When I opened my first store at age 23, it was a rough affair—small showroom, pegboard on walls and hanging deckboards. However, I could always sell, and it served to keep me in business.

In a short while, I could afford some manufacturers’ displays, enlarge the showroom and do some advertising. Unfortunately, this is as far as it got, and I became an average flooring retailer: Keeping the same hours, doing little or no training and not understanding when to advertise and why advertising works or doesn’t—just like 95% of the flooring retailers across America.

Things have improved slightly, mainly because of manufacturers’ retail programs and merchandising groups, although many of these aligned dealers try as hard as they can to return to their old ways.

Fortunately, I had a wise mother, and among the things she implanted in my soul was, “Warren, if everyone is doing it, it’s wrong.” This woke me up to the fact that if I kept running my business like everyone else, I would be like everyone else. So where does a retailer get his education? I’m not aware of a school of retailing, and parents and mentors ran their stores just like you do.

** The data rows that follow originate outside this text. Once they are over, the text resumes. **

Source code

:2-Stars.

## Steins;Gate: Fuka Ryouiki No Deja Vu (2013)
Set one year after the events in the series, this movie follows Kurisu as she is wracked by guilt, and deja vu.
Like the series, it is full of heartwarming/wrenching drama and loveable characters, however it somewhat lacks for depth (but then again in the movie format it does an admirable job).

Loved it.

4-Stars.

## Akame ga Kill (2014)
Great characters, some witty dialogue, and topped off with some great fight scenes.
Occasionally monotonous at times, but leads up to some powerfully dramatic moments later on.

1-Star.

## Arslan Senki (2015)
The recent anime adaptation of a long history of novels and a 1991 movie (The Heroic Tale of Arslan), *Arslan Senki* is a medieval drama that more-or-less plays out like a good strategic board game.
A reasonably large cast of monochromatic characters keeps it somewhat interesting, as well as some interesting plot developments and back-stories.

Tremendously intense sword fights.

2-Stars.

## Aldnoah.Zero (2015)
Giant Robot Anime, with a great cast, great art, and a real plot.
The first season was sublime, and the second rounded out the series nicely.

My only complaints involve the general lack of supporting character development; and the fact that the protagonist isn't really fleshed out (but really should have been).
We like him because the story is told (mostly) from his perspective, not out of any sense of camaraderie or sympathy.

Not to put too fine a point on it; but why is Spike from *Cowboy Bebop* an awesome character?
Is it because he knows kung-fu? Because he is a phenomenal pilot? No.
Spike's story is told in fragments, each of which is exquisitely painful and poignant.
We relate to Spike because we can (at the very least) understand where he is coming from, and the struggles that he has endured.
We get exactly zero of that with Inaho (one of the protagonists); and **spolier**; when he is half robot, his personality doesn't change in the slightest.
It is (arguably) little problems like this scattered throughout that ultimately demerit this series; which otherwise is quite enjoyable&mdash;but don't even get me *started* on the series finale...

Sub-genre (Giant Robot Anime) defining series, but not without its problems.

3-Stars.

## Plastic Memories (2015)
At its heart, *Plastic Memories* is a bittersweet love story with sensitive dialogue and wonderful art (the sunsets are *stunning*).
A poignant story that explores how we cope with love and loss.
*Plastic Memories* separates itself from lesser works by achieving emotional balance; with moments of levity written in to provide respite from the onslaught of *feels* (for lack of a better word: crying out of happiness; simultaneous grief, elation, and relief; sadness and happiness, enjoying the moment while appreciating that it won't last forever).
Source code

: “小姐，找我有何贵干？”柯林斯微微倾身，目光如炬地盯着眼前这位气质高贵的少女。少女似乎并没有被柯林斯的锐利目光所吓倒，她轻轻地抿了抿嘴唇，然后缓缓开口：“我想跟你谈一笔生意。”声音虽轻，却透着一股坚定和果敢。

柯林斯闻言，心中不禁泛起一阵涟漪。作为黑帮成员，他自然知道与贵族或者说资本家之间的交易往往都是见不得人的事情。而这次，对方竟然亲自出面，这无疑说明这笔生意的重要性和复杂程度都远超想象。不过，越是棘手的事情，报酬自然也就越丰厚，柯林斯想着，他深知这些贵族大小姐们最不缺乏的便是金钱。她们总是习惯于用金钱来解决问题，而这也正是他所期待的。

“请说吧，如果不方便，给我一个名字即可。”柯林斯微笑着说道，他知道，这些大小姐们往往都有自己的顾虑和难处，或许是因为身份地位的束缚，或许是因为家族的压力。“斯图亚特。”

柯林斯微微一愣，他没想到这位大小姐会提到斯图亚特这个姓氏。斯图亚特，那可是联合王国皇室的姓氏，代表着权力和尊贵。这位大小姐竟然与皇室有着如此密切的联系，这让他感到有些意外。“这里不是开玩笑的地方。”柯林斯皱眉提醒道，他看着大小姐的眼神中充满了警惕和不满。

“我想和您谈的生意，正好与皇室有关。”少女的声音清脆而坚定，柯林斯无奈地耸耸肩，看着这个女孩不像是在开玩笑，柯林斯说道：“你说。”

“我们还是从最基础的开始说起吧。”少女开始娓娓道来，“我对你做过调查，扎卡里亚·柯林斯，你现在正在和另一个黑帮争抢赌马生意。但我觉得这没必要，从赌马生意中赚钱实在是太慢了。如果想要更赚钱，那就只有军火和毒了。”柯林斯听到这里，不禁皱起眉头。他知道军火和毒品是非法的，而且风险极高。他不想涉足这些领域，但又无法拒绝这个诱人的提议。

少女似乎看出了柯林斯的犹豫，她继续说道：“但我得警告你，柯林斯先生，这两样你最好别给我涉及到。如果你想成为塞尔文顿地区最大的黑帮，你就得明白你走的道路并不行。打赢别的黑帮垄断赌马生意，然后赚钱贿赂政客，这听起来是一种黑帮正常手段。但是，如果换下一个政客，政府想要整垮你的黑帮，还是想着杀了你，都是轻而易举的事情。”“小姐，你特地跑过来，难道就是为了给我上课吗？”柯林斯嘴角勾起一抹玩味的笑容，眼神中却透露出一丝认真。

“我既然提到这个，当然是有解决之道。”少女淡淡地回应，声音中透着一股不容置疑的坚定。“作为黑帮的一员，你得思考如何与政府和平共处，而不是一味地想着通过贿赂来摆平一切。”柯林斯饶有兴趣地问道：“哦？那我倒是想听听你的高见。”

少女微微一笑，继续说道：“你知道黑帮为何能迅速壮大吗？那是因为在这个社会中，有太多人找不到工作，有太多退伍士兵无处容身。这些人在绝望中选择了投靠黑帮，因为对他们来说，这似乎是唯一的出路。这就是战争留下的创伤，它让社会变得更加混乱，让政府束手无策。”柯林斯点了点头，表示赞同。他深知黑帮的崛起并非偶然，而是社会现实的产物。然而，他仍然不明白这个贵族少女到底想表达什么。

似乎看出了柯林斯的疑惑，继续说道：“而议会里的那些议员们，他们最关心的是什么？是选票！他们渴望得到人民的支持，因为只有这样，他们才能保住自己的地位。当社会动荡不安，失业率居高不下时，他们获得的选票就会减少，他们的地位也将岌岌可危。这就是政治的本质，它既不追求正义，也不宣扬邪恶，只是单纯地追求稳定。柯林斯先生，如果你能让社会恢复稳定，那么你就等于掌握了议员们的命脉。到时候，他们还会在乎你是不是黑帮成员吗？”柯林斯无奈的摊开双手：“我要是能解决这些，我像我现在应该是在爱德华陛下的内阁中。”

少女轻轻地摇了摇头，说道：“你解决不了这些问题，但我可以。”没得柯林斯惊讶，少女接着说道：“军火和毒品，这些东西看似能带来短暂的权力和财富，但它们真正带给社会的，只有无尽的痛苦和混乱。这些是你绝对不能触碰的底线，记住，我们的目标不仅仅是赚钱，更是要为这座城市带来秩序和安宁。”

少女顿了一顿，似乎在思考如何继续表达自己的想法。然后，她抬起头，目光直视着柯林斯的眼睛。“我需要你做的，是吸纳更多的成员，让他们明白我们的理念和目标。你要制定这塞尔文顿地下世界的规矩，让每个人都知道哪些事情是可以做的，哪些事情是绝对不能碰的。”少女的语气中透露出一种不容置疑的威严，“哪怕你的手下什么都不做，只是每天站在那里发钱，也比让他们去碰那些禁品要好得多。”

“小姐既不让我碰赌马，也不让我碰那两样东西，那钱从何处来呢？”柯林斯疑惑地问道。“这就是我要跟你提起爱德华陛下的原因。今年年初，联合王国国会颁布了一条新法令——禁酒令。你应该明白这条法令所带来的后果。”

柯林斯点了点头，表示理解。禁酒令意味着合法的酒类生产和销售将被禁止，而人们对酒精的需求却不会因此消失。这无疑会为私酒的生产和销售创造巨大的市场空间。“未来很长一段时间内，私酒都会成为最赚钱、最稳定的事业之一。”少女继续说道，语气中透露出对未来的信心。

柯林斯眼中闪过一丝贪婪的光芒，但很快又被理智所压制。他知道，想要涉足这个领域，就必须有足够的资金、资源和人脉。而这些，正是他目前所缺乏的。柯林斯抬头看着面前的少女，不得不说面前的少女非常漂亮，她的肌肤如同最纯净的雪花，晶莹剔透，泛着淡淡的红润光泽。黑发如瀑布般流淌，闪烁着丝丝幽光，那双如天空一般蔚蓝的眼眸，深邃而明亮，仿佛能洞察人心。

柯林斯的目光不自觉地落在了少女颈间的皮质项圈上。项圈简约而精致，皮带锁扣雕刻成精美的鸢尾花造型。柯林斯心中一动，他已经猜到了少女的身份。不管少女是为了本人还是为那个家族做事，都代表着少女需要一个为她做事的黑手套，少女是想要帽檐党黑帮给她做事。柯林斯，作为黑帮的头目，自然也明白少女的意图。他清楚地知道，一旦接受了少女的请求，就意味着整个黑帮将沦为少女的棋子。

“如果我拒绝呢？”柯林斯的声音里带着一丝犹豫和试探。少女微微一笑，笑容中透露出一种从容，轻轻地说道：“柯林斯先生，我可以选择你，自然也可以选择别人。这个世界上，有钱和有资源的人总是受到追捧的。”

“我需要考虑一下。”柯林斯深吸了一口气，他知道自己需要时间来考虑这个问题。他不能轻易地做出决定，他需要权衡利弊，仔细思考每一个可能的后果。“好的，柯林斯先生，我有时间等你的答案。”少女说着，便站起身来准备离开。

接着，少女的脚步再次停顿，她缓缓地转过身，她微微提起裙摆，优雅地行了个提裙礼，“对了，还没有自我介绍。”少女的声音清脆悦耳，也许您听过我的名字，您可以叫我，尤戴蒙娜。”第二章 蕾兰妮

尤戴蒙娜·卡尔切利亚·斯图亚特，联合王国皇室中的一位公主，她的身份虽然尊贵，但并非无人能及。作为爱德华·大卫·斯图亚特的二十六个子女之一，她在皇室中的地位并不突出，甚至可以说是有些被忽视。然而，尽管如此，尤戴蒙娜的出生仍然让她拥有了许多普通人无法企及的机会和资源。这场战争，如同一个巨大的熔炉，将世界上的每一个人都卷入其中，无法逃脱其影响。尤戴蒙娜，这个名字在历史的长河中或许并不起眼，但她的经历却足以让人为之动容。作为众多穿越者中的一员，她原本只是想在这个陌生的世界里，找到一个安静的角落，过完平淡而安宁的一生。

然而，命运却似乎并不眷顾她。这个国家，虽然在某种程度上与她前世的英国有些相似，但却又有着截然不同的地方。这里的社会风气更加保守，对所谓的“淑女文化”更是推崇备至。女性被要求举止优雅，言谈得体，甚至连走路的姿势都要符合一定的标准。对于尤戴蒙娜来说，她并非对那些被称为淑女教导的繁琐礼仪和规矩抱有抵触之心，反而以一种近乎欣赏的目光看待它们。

It made sense to copy what the successful stores were doing. The large flooring chains of the time were not very reputable, and although they did business, most of us wouldn’t want to copy their ethics. That doesn’t mean we can’t learn something from them. It seemed to me the department stores were the retailers to emulate. At the time, Sears was the largest carpet dealer in the world, and significant volumes were done by Macy’s, B. Altman and others. Very few independents did well. Einstein-Moomjy would have been at the top of this pile at the time.

Studying these stores, I realized they all did the same things right, while everyone else did the same things wrong. Here’s a crash course from what I observed. If what you read from here motivates you, a must-read book is “Warren Tyler on Retail.”

The term professional retailers mostly refers to national retailers, especially department stores. Professional retailers open when consumers are not working; that means they don’t close until 9 p.m. or 10 p.m. They are open Saturday afternoons, because in most areas, flooring business starts at 2 p.m. on Saturday, and they are open on Sundays. Average retailers don’t follow these rules.

Professional retailers also advertise when people are buying and don’t advertise when they aren’t. They also know that conventional wisdom is always wrong, such as the little ditty: “You have to keep your name out there.” In today’s world, you can do this in social media, but a tiny ad every week or two gives the impression you are a tiny store. So whether you choose radio, TV or print you have to go big.

I found that the professionals discovered what I call, “Proven Consumer Buying Periods.” Some of them are Columbus Day, Veterans’ Day (#1), Thanksgiving weekend, New Year’s Day (#3), President’s Day (#2), Memorial Day, July 4th and the week after Labor Day. So the bulk of your ad budget should be reserved for these times.

There are a few periods where consumers aren’t buying flooring. Two are the weeks before the Jewish and Christian holidays in the spring and the weeks before Labor Day—back to school is the issue.

If you have no idea how to create an ad that sells, rush out and buy “Ogilvy on Advertising.” You won’t be able to put it down. I will write more on this in the future. “Warren Tyler on Retail” sheds more light on advertising that sells as well as showrooms that sell. This information works; there is nothing like coming to work at 8 a.m. on a cold Veterans’ Day and finding 50 people at the door waiting for your 9 a.m. opening.

Professional stores display large samples and rarely use manufacturers’ displays. Average stores use small samples and have a jumble of mill racks. Professional stores keep their showroom spotless; average stores don’t. Professional stores have more people working during busy periods and fewer during slow times. Average stores don’t.

How do the professional stores know? They all use “sales patterning books,” so they know exactly when customers are likely to show up. My book tells you how to set one up.

Another thing I have learned from the national flooring chains is teaching salespeople to close the first time in. They write orders on approximate measures. Professional retailers know there are “bellwether fabrics” that the public knows. Average retailers have no idea.

For example, when DuPont first introduced Stainmaster, for whatever you may think of the process, the marketing was genius. Even today, consumers know Stainmaster. At first, it was pricy, and dealers paid $6 to $7 a yard. So one store, Kaufman’s, advertised Stainmaster at $8 a yard completely installed with padding and it drove average stores crazy. It put three or four ratty colors in the corner and only sold them at the threat of death to the salespeople. But, of course, consumers wanted more choice, and if Kaufman’s could sell Stainmaster at that price, then everything else must be a bargain.

Professional stores always private label, collect money up front and make top markup even on commercial work. Average stores don’t.